Purpose Blockade of the programmed cell death 1 (PDCD1, PD-1) immune checkpoint pathway can improve clinical outcomes in various malignancies. Evidence suggests that aspirin (a widely used nonsteroidal anti-inflammatory drug) not only prolongs colorectal cancer survival, but can also activate T cell-mediated antitumor immunity and synergize with immunotherapy through inhibition of prostaglandin E2 production. We hypothesized that the survival benefit associated with aspirin might be stronger in colorectal carcinoma with a lower CD274 (PDCD1 ligand 1, PD-L1) expression level that resulted in lower signaling of the immune checkpoint pathway. Patients and Methods Using data from 617 patients with rectal and colon cancer in the Nurses' Health Study and the Health Professionals Follow-Up Study, we examined the association of postdiagnosis aspirin use with patient survival in strata of tumor CD274 expression status measured by immunohistochemistry. We used multivariable Cox proportional hazards regression models to control for potential confounders, including disease stage, microsatellite instability status, CpG island methylator phenotype, long interspersed nucleotide element-1 methylation, cyclooxygenase-2 (PTGS2), and CDX2 expression, and KRAS, BRAF, and PIK3CA mutations. Results The association of postdiagnosis aspirin use with colorectal cancer-specific survival differed by CD274 expression status ( P < .001); compared with aspirin nonusers; multivariable-adjusted hazard ratios for regular aspirin users were 0.16 (95% CI, 0.06 to 0.41) in patients with low CD274 and 1.01 (95% CI, 0.61 to 1.67) in patients with high CD274. This differential association seemed consistent in patients with microsatellite-stable or PIK3CA wild-type disease and in strata of PTGS2 expression, CDX2 expression, tumor-infiltrating lymphocytes, or prediagnosis aspirin use status. Conclusion The association of aspirin use with colorectal cancer survival is stronger in patients with CD274-low tumors than CD274-high tumors. Our findings suggest a differential antitumor effect of aspirin according to immune checkpoint status.

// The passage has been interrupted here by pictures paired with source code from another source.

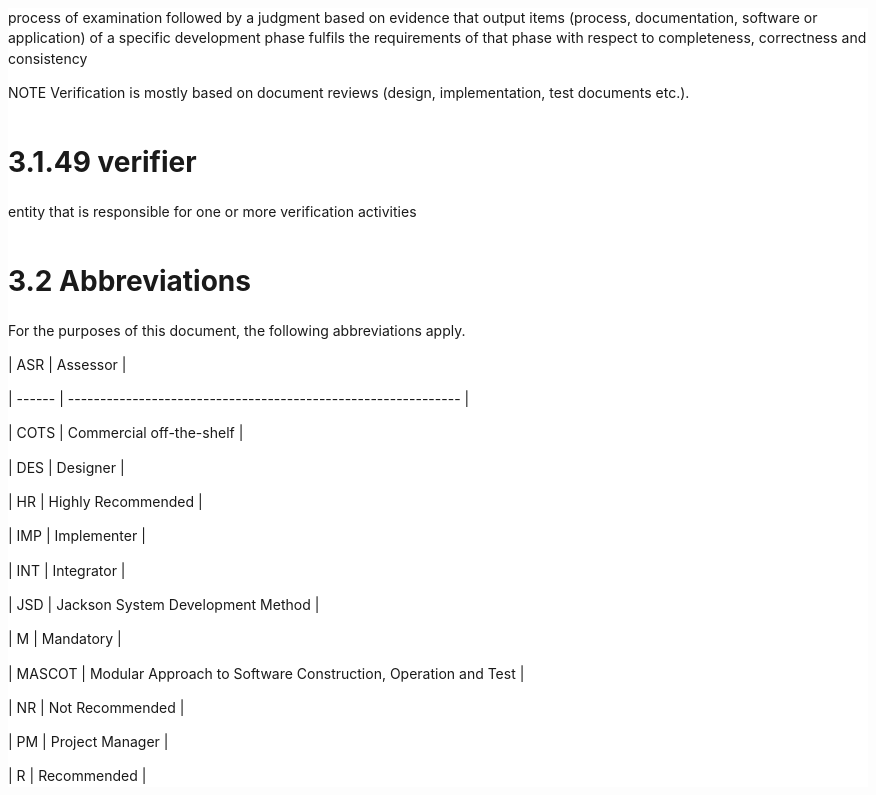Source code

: 

process of examination followed by a judgment based on evidence that output items (process, documentation, software or application) of a specific development phase fulfils the requirements of that phase with respect to completeness, correctness and consistency



NOTE Verification is mostly based on document reviews (design, implementation, test documents etc.).



# 3.1.49 verifier



entity that is responsible for one or more verification activities



# 3.2 Abbreviations



For the purposes of this document, the following abbreviations apply.



| ASR    | Assessor                                                      |

| ------ | ------------------------------------------------------------- |

| COTS   | Commercial off-the-shelf                                      |

| DES    | Designer                                                      |

| HR     | Highly Recommended                                            |

| IMP    | Implementer                                                   |

| INT    | Integrator                                                    |

| JSD    | Jackson System Development Method                             |

| M      | Mandatory                                                     |

| MASCOT | Modular Approach to Software Construction, Operation and Test |

| NR     | Not Recommended                                               |

| PM     | Project Manager                                               |

| R      | Recommended                                                   |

目的 阻断程序性细胞死亡1(PDCD1,PD-1)免疫检查点通路可改善多种恶性肿瘤的临床结局。有证据表明,阿司匹林(一种广泛使用的非甾体抗炎药)不仅能延长结直肠癌患者的生存期,还可激活T细胞介导的抗肿瘤免疫,并通过抑制前列腺素E2的产生与免疫疗法产生协同作用。我们推测,在CD274(PDCD1配体1,PD-L1)表达水平较低、免疫检查点通路信号传导较弱的结直肠癌患者中,阿司匹林带来的生存获益可能更强。
患者与方法 利用护士健康研究和卫生专业人员随访研究中617例直肠癌和结肠癌患者的数据,我们通过免疫组化检测肿瘤CD274表达状态分层,研究了诊断后使用阿司匹林与患者生存之间的关联。我们使用多变量Cox比例风险回归模型来控制潜在的混杂因素,包括疾病分期、微卫星不稳定性状态、CpG岛甲基化表型、长散在核苷酸元件-1甲基化、环氧化酶-2(PTGS2)和CDX2表达,以及KRAS、BRAF和PIK3CA突变。
结果 根据CD274表达状态,诊断后使用阿司匹林与结直肠癌特异性生存之间的关联存在差异(P <.001);与未使用阿司匹林的患者相比,CD274低表达患者中经常使用阿司匹林的患者经多变量调整后的风险比为0.16(95%CI,0.06至0.41),CD274高表达患者中为1.01(95%CI,0.61至1.67)。在微卫星稳定或PIK3CA野生型疾病患者以及PTGS2表达、CDX2表达、肿瘤浸润淋巴细胞或诊断前阿司匹林使用状态分层中,这种差异关联似乎是一致的。
结论 CD274低表达肿瘤患者中,阿司匹林使用与结直肠癌生存的关联比CD274高表达肿瘤患者更强。我们的研究结果表明,阿司匹林根据免疫检查点状态具有不同的抗肿瘤作用。